• What needs to be done
Without changing anything, output the records below.

Content starts

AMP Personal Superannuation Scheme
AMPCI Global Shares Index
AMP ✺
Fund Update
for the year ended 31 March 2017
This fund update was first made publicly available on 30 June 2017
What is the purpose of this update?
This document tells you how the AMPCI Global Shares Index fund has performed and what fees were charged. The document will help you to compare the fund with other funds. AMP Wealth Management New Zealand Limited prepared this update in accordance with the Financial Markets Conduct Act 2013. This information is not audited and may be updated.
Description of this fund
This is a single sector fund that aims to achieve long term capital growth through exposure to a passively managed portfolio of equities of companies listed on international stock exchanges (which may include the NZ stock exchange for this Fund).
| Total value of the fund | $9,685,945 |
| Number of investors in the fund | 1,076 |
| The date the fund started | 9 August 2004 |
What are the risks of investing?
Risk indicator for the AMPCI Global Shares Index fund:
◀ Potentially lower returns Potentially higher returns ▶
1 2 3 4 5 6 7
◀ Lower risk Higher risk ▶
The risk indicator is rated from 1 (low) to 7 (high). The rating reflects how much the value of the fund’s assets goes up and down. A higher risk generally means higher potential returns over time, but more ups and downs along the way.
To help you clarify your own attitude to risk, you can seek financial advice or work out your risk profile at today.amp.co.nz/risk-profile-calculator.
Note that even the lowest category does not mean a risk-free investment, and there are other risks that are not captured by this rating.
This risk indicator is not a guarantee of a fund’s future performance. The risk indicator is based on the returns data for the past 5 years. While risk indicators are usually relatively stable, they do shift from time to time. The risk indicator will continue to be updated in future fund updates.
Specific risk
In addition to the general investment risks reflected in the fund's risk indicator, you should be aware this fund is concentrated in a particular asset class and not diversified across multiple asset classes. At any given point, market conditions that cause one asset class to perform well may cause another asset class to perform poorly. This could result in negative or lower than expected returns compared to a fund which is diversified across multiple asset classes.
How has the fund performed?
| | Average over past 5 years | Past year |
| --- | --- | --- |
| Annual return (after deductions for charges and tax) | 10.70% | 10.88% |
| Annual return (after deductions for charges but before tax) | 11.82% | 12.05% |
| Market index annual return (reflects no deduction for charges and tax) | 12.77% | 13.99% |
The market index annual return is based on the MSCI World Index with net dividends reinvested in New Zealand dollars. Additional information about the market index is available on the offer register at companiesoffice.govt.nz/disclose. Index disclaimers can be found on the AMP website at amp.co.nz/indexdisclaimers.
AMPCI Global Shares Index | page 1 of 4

Content ends

• Answer section
AMP Personal Superannuation Scheme
AMPCI Global Shares Index
AMP ✺
Fund Update
for the year ended 31 March 2017
This fund update was first made publicly available on 30 June 2017
What is the purpose of this update?
This document tells you how the AMPCI Global Shares Index fund has performed and what fees were charged. The document will help you to compare the fund with other funds. AMP Wealth Management New Zealand Limited prepared this update in accordance with the Financial Markets Conduct Act 2013. This information is not audited and may be updated.
Description of this fund
This is a single sector fund that aims to achieve long term capital growth through exposure to a passively managed portfolio of equities of companies listed on international stock exchanges (which may include the NZ stock exchange for this Fund).
| Total value of the fund | $9,685,945 |
| Number of investors in the fund | 1,076 |
| The date the fund started | 9 August 2004 |
What are the risks of investing?
Risk indicator for the AMPCI Global Shares Index fund:
◀ Potentially lower returns Potentially higher returns ▶
1 2 3 4 5 6 7
◀ Lower risk Higher risk ▶
The risk indicator is rated from 1 (low) to 7 (high). The rating reflects how much the value of the fund’s assets goes up and down. A higher risk generally means higher potential returns over time, but more ups and downs along the way.
To help you clarify your own attitude to risk, you can seek financial advice or work out your risk profile at today.amp.co.nz/risk-profile-calculator.
Note that even the lowest category does not mean a risk-free investment, and there are other risks that are not captured by this rating.
This risk indicator is not a guarantee of a fund’s future performance. The risk indicator is based on the returns data for the past 5 years. While risk indicators are usually relatively stable, they do shift from time to time. The risk indicator will continue to be updated in future fund updates.
Specific risk
In addition to the general investment risks reflected in the fund's risk indicator, you should be aware this fund is concentrated in a particular asset class and not diversified across multiple asset classes. At any given point, market conditions that cause one asset class to perform well may cause another asset class to perform poorly. This could result in negative or lower than expected returns compared to a fund which is diversified across multiple asset classes.
How has the fund performed?
| | Average over past 5 years | Past year |
| --- | --- | --- |
| Annual return (after deductions for charges and tax) | 10.70% | 10.88% |
| Annual return (after deductions for charges but before tax) | 11.82% | 12.05% |
| Market index annual return (reflects no deduction for charges and tax) | 12.77% | 13.99% |
The market index annual return is based on the MSCI World Index with net dividends reinvested in New Zealand dollars. Additional information about the market index is available on the offer register at companiesoffice.govt.nz/disclose. Index disclaimers can be found on the AMP website at amp.co.nz/indexdisclaimers.
AMPCI Global Shares Index | page 1 of 4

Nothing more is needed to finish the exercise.